Oltre alla questione linguistica va detto che sicuramente negli ultimi anni, insieme alla de-etnicizzazione della lingua, è maturata una volontà, da parte degli ucraini, di diventare un Paese europeo: l’Euromaidan del 2014 ne è un esempio evidente. 

Tutti gli Stati hanno bisogno di un  discorso di legittimazione nazionale: quello del nuovo Stato ucraino è stato l’Holodomor, la grande carestia degli anni ’30. Così facendo gli ucraini hanno scelto di stare nel mondo delle vittime, insieme, ad esempio, ad ebrei e armeni. Il rifiuto di un nazionalismo etnico è molto legato anche alla scelta di avere come perno del discorso di legittimazione nazionale il fatto di aver subìto un genocidio. 

 

E il discorso legittimante della Russia?

La vittoria nella Seconda guerra mondiale contro la Germania, inevitabilmente. Per l’Unione Sovietica era la Rivoluzione d’ottobre, ma dopo il ’91 questo era impossibile, ed era necessario trovarne uno nuovo. Quindi, mentre gli ucraini hanno scelto un discorso che li rende vittime, i russi ne hanno scelto uno che li rende vincitori. Bisogna leggere Vita e destino di Vasilij Grossman, in cui si fa l’osservazione che la Seconda guerra mondiale, per i sovietici, ha un’anima di liberazione e di resistenza contro l’invasione nazista, ma anche di oppressione: con i sovietici che invadono e sottomettono tutti i Paesi dell’Europa centro-orientale, la vittoria diventa anche un simbolo di oppressione sugli altri. Una guerra ambigua, quindi. 

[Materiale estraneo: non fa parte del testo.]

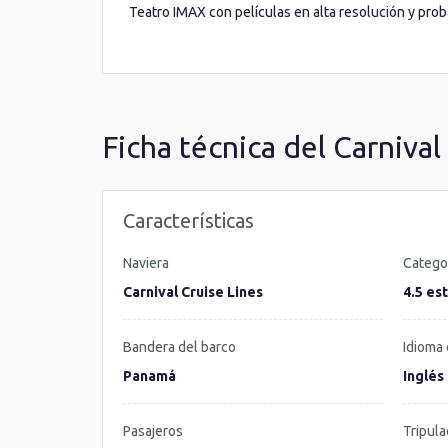
Teatro IMAX con películas en alta resolución y pro
descanso lo encontrarás en el retiro exclusivo para 
dentro de esta naviera puedes encontrar también a
Ficha técnica del Carnival
Características
Naviera
Catego
Carnival Cruise Lines
4.5 est
Bandera del barco
Idioma 
Panamá
Inglés
Pasajeros
Tripula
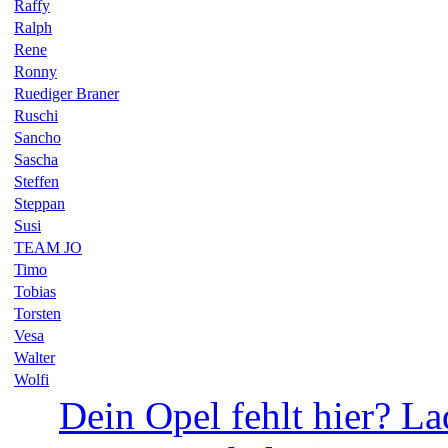
Raffy
Ralph
Rene
Ronny
Ruediger Braner
Ruschi
Sancho
Sascha
Steffen
Steppan
Susi
TEAM JO
Timo
Tobias
Torsten
Vesa
Walter
Wolfi
Dein Opel fehlt hier? La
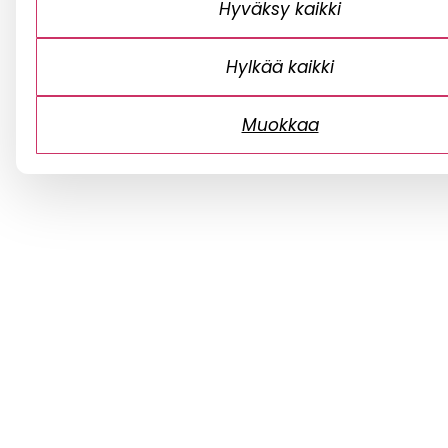
Hyväksy kaikki
Hylkää kaikki
Muokkaa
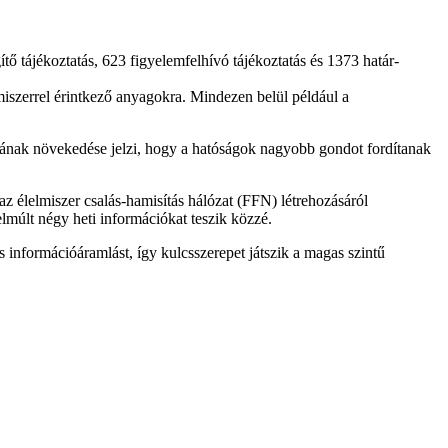
ő tájékoztatás, 623 figyelemfelhívó tájékoztatás és 1373 határ-
miszerrel érintkező anyagokra. Mindezen belül például a
mának növekedése jelzi, hogy a hatóságok nagyobb gondot fordítanak
z élelmiszer csalás-hamisítás hálózat (FFN) létrehozásáról
 elmúlt négy heti információkat teszik közzé.
információáramlást, így kulcsszerepet játszik a magas szintű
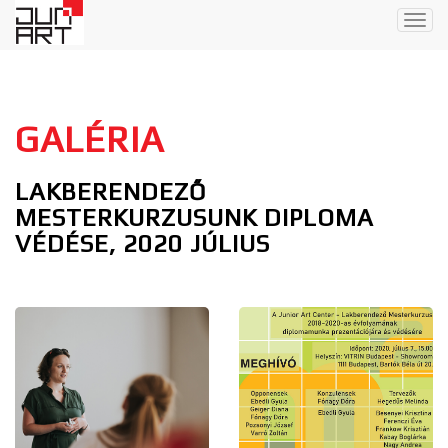
Togg
navig
GALÉRIA
LAKBERENDEZŐ
MESTERKURZUSUNK DIPLOMA
VÉDÉSE, 2020 JÚLIUS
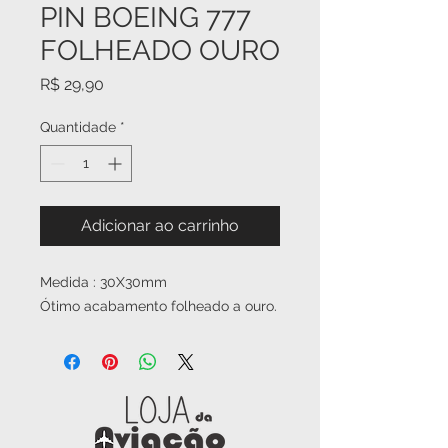
PIN BOEING 777
FOLHEADO OURO
Preço
R$ 29,90
Quantidade
*
Adicionar ao carrinho
Medida : 30X30mm
Ótimo acabamento folheado a ouro.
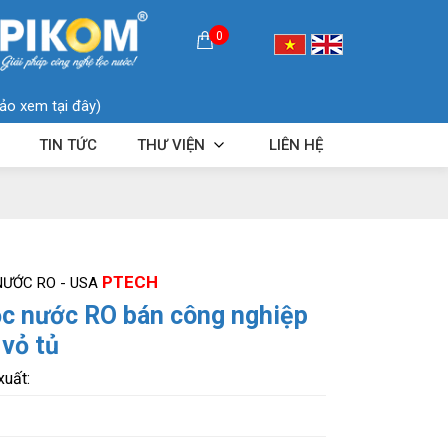
0
ảo xem tại đây)
TIN TỨC
THƯ VIỆN
LIÊN HỆ
PTECH
NƯỚC RO - USA
ọc nước RO bán công nghiệp
vỏ tủ
xuất:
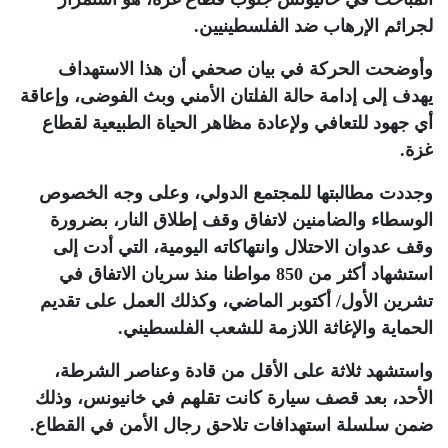
لجرائم الإرهاب ضد الفلسطينيين
.
وأوضحت الحركة في بيان صحفي أن هذا الاستهداف
يهدف إلى إدامة حالة الفلتان الأمني وبث الفوضى، وإعاقة
أي جهود للتعافي ولإعادة مظاهر الحياة الطبيعية لقطاع
غزة
.
وجددت مطالبتها للمجتمع الدولي، وعلى وجه الخصوص
الوسطاء والضامنين لاتفاق وقف إطلاق النار، بضرورة
وقف عدوان الاحتلال وانتهاكاته اليومية، التي أدت إلى
استشهاد أكثر من 850 مواطنا منذ سريان الاتفاق في
تشرين الأول/ أكتوبر الماضي، وكذلك العمل على تقديم
الحماية والإغاثة اللازمة للشعب الفلسطيني
.
واستشهد ثلاثة على الأقل من قادة وعناصر الشرطة،
الأحد، بعد قصف سيارة كانت تقلهم في خانيونس، وذلك
ضمن سلسلة استهدافات تلاحق رجال الأمن في القطاع
.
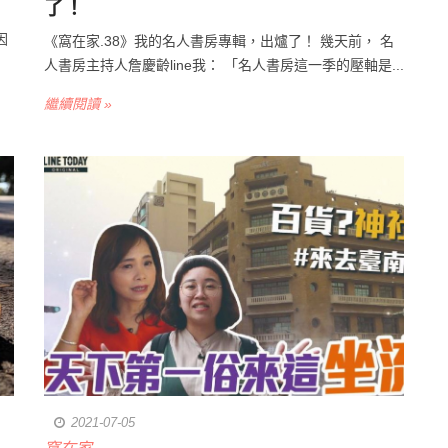
了！
因
《窩在家.38》我的名人書房專輯，出爐了！ 幾天前， 名
人書房主持人詹慶齡line我： 「名人書房這一季的壓軸是...
繼續閱讀 »
2021-07-05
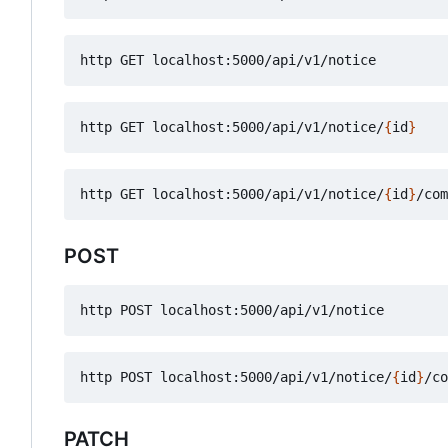
http GET localhost:5000/api/v1/notice/
{
id
}
http GET localhost:5000/api/v1/notice/
{
id
}
POST
http POST localhost:5000/api/v1/notice/
{
id
}
PATCH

Se Putin, allora, esalta la vittoria del ‘45, significa che: a) la Russia vince e impera; b) si riconosce nel grande Stato russo, e quindi in Stalin che non brinda al socialismo, ma al grande popolo russo.

 

Facciamo adesso un passo indietro. Putin è il padrone della politica russa dal  2000, dunque da più di vent’anni, nel corso dei quali ha promosso una visione sempre più personalistica del potere. Cosa è cambiato in questo tempo, a partire dalla sua posizione rispetto all’Occidente e alla NATO?

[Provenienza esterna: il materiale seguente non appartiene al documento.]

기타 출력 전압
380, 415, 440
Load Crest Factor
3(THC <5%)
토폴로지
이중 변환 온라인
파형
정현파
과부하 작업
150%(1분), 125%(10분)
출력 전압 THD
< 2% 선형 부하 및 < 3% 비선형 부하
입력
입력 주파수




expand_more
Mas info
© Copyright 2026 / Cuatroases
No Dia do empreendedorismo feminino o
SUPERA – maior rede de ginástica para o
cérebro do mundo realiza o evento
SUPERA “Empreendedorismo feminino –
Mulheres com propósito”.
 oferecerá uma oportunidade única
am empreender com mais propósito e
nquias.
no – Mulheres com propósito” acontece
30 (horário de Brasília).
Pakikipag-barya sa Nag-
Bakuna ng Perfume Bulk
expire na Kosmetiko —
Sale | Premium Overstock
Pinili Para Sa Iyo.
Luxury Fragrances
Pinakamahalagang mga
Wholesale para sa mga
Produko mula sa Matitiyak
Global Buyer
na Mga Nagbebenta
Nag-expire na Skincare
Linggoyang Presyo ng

Putin sicuramente deve la sua – almeno in un primo periodo – indubbia popolarità al fatto che, all’inizio degli anni 2000, quando ha preso il potere, ha ricostruito lo Stato russo e ha riportato sostanzialmente l’ordine. Ciò anche grazie alle risorse economiche enormi derivate dall’esportazione di combustibili fossili. Lentamente, poi, ha costruito un’immagine di sé, in parte non falsa, sulla quale hanno influito vari fattori, tra cui la crisi dell’Occidente, la crescita dell’influenza della Cina, ma anche la debolezza degli Stati Uniti. Data tale situazione, Putin, con l’Ucraina che voleva con una determinazione sempre maggiore entrare a far parte dell’Unione europea, ha ritenuto che le armi potessero costituire la soluzione di tale problema. Le cose gli sono andate molto peggio di quel che pensava, ma i conti non erano del tutto sbagliati. Se, ad esempio, fosse stato presidente Trump, probabilmente le cose sarebbero andate molto diversamente. A questo punto, dunque, ci troviamo in una situazione terribile, nella quale lo scenario futuro più plausibile e auspicabile, a parte la caduta del regime putiniano, pare sia quello di un armistizio.